To do =>
What is the number of lines in the data that contain "mechanics"? Nothing besides that number, please.

Data to examine =>
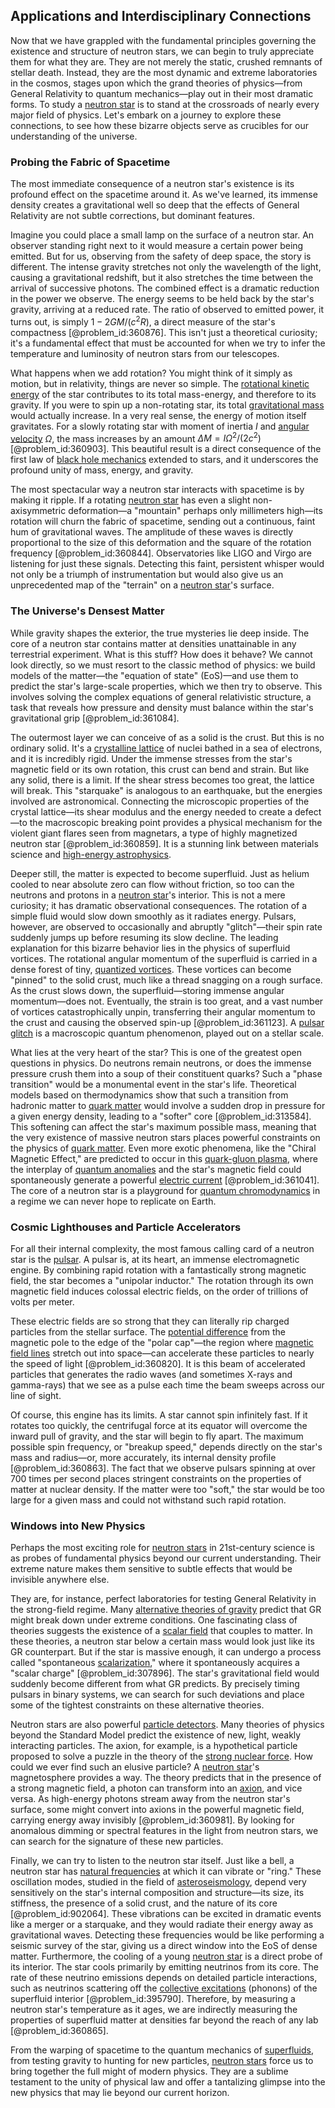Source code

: ## Applications and Interdisciplinary Connections

Now that we have grappled with the fundamental principles governing the existence and structure of neutron stars, we can begin to truly appreciate them for what they are. They are not merely the static, crushed remnants of stellar death. Instead, they are the most dynamic and extreme laboratories in the cosmos, stages upon which the grand theories of physics—from General Relativity to quantum mechanics—play out in their most dramatic forms. To study a [neutron star](@article_id:146765) is to stand at the crossroads of nearly every major field of physics. Let's embark on a journey to explore these connections, to see how these bizarre objects serve as crucibles for our understanding of the universe.

### Probing the Fabric of Spacetime

The most immediate consequence of a neutron star's existence is its profound effect on the spacetime around it. As we've learned, its immense density creates a gravitational well so deep that the effects of General Relativity are not subtle corrections, but dominant features.

Imagine you could place a small lamp on the surface of a neutron star. An observer standing right next to it would measure a certain power being emitted. But for us, observing from the safety of deep space, the story is different. The intense gravity stretches not only the wavelength of the light, causing a gravitational redshift, but it also stretches the time between the arrival of successive photons. The combined effect is a dramatic reduction in the power we observe. The energy seems to be held back by the star's gravity, arriving at a reduced rate. The ratio of observed to emitted power, it turns out, is simply $1 - 2GM/(c^2R)$, a direct measure of the star's compactness [@problem_id:360876]. This isn't just a theoretical curiosity; it's a fundamental effect that must be accounted for when we try to infer the temperature and luminosity of neutron stars from our telescopes.

What happens when we add rotation? You might think of it simply as motion, but in relativity, things are never so simple. The [rotational kinetic energy](@article_id:177174) of the star contributes to its total mass-energy, and therefore to its gravity. If you were to spin up a non-rotating star, its total [gravitational mass](@article_id:260254) would actually increase. In a very real sense, the energy of motion itself gravitates. For a slowly rotating star with moment of inertia $I$ and [angular velocity](@article_id:192045) $\Omega$, the mass increases by an amount $\Delta M = I\Omega^2 / (2c^2)$ [@problem_id:360903]. This beautiful result is a direct consequence of the first law of [black hole mechanics](@article_id:264265) extended to stars, and it underscores the profound unity of mass, energy, and gravity.

The most spectacular way a neutron star interacts with spacetime is by making it ripple. If a rotating [neutron star](@article_id:146765) has even a slight non-axisymmetric deformation—a "mountain" perhaps only millimeters high—its rotation will churn the fabric of spacetime, sending out a continuous, faint hum of gravitational waves. The amplitude of these waves is directly proportional to the size of this deformation and the square of the rotation frequency [@problem_id:360844]. Observatories like LIGO and Virgo are listening for just these signals. Detecting this faint, persistent whisper would not only be a triumph of instrumentation but would also give us an unprecedented map of the "terrain" on a [neutron star](@article_id:146765)'s surface.

### The Universe's Densest Matter

While gravity shapes the exterior, the true mysteries lie deep inside. The core of a neutron star contains matter at densities unattainable in any terrestrial experiment. What is this stuff? How does it behave? We cannot look directly, so we must resort to the classic method of physics: we build models of the matter—the "equation of state" (EoS)—and use them to predict the star's large-scale properties, which we then try to observe. This involves solving the complex equations of general relativistic structure, a task that reveals how pressure and density must balance within the star's gravitational grip [@problem_id:361084].

The outermost layer we can conceive of as a solid is the crust. But this is no ordinary solid. It's a [crystalline lattice](@article_id:196258) of nuclei bathed in a sea of electrons, and it is incredibly rigid. Under the immense stresses from the star's magnetic field or its own rotation, this crust can bend and strain. But like any solid, there is a limit. If the shear stress becomes too great, the lattice will break. This "starquake" is analogous to an earthquake, but the energies involved are astronomical. Connecting the microscopic properties of the crystal lattice—its shear modulus and the energy needed to create a defect—to the macroscopic breaking point provides a physical mechanism for the violent giant flares seen from magnetars, a type of highly magnetized neutron star [@problem_id:360859]. It is a stunning link between materials science and [high-energy astrophysics](@article_id:159431).

Deeper still, the matter is expected to become superfluid. Just as helium cooled to near absolute zero can flow without friction, so too can the neutrons and protons in a [neutron star](@article_id:146765)'s interior. This is not a mere curiosity; it has dramatic observational consequences. The rotation of a simple fluid would slow down smoothly as it radiates energy. Pulsars, however, are observed to occasionally and abruptly "glitch"—their spin rate suddenly jumps up before resuming its slow decline. The leading explanation for this bizarre behavior lies in the physics of superfluid vortices. The rotational angular momentum of the superfluid is carried in a dense forest of tiny, [quantized vortices](@article_id:146561). These vortices can become "pinned" to the solid crust, much like a thread snagging on a rough surface. As the crust slows down, the superfluid—storing immense angular momentum—does not. Eventually, the strain is too great, and a vast number of vortices catastrophically unpin, transferring their angular momentum to the crust and causing the observed spin-up [@problem_id:361123]. A [pulsar glitch](@article_id:160925) is a macroscopic quantum phenomenon, played out on a stellar scale.

What lies at the very heart of the star? This is one of the greatest open questions in physics. Do neutrons remain neutrons, or does the immense pressure crush them into a soup of their constituent quarks? Such a "phase transition" would be a monumental event in the star's life. Theoretical models based on thermodynamics show that such a transition from hadronic matter to [quark matter](@article_id:145680) would involve a sudden drop in pressure for a given energy density, leading to a "softer" core [@problem_id:313584]. This softening can affect the star's maximum possible mass, meaning that the very existence of massive neutron stars places powerful constraints on the physics of [quark matter](@article_id:145680). Even more exotic phenomena, like the "Chiral Magnetic Effect," are predicted to occur in this [quark-gluon plasma](@article_id:137007), where the interplay of [quantum anomalies](@article_id:187045) and the star's magnetic field could spontaneously generate a powerful [electric current](@article_id:260651) [@problem_id:361041]. The core of a neutron star is a playground for [quantum chromodynamics](@article_id:143375) in a regime we can never hope to replicate on Earth.

### Cosmic Lighthouses and Particle Accelerators

For all their internal complexity, the most famous calling card of a neutron star is the [pulsar](@article_id:160867). A pulsar is, at its heart, an immense electromagnetic engine. By combining rapid rotation with a fantastically strong magnetic field, the star becomes a "unipolar inductor." The rotation through its own magnetic field induces colossal electric fields, on the order of trillions of volts per meter.

These electric fields are so strong that they can literally rip charged particles from the stellar surface. The [potential difference](@article_id:275230) from the magnetic pole to the edge of the "polar cap"—the region where [magnetic field lines](@article_id:267798) stretch out into space—can accelerate these particles to nearly the speed of light [@problem_id:360820]. It is this beam of accelerated particles that generates the radio waves (and sometimes X-rays and gamma-rays) that we see as a pulse each time the beam sweeps across our line of sight.

Of course, this engine has its limits. A star cannot spin infinitely fast. If it rotates too quickly, the centrifugal force at its equator will overcome the inward pull of gravity, and the star will begin to fly apart. The maximum possible spin frequency, or "breakup speed," depends directly on the star's mass and radius—or, more accurately, its internal density profile [@problem_id:360863]. The fact that we observe pulsars spinning at over 700 times per second places stringent constraints on the properties of matter at nuclear density. If the matter were too "soft," the star would be too large for a given mass and could not withstand such rapid rotation.

### Windows into New Physics

Perhaps the most exciting role for [neutron stars](@article_id:139189) in 21st-century science is as probes of fundamental physics beyond our current understanding. Their extreme nature makes them sensitive to subtle effects that would be invisible anywhere else.

They are, for instance, perfect laboratories for testing General Relativity in the strong-field regime. Many [alternative theories of gravity](@article_id:158174) predict that GR might break down under extreme conditions. One fascinating class of theories suggests the existence of a [scalar field](@article_id:153816) that couples to matter. In these theories, a neutron star below a certain mass would look just like its GR counterpart. But if the star is massive enough, it can undergo a process called "spontaneous [scalarization](@article_id:634267)," where it spontaneously acquires a "scalar charge" [@problem_id:307896]. The star's gravitational field would suddenly become different from what GR predicts. By precisely timing pulsars in binary systems, we can search for such deviations and place some of the tightest constraints on these alternative theories.

Neutron stars are also powerful [particle detectors](@article_id:272720). Many theories of physics beyond the Standard Model predict the existence of new, light, weakly interacting particles. The axion, for example, is a hypothetical particle proposed to solve a puzzle in the theory of the [strong nuclear force](@article_id:158704). How could we ever find such an elusive particle? A [neutron star](@article_id:146765)'s magnetosphere provides a way. The theory predicts that in the presence of a strong magnetic field, a photon can transform into an [axion](@article_id:156014), and vice versa. As high-energy photons stream away from the neutron star's surface, some might convert into axions in the powerful magnetic field, carrying energy away invisibly [@problem_id:360981]. By looking for anomalous dimming or spectral features in the light from neutron stars, we can search for the signature of these new particles.

Finally, we can try to listen to the neutron star itself. Just like a bell, a neutron star has [natural frequencies](@article_id:173978) at which it can vibrate or "ring." These oscillation modes, studied in the field of [asteroseismology](@article_id:161010), depend very sensitively on the star's internal composition and structure—its size, its stiffness, the presence of a solid crust, and the nature of its core [@problem_id:902064]. These vibrations can be excited in dramatic events like a merger or a starquake, and they would radiate their energy away as gravitational waves. Detecting these frequencies would be like performing a seismic survey of the star, giving us a direct window into the EoS of dense matter. Furthermore, the cooling of a young [neutron star](@article_id:146765) is a direct probe of its interior. The star cools primarily by emitting neutrinos from its core. The rate of these neutrino emissions depends on detailed particle interactions, such as neutrinos scattering off the [collective excitations](@article_id:144532) (phonons) of the superfluid interior [@problem_id:395790]. Therefore, by measuring a neutron star's temperature as it ages, we are indirectly measuring the properties of superfluid matter at densities far beyond the reach of any lab [@problem_id:360865].

From the warping of spacetime to the quantum mechanics of [superfluids](@article_id:180224), from testing gravity to hunting for new particles, [neutron stars](@article_id:139189) force us to bring together the full might of modern physics. They are a sublime testament to the unity of physical law and offer a tantalizing glimpse into the new physics that may lie beyond our current horizon.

Expected answer =>
3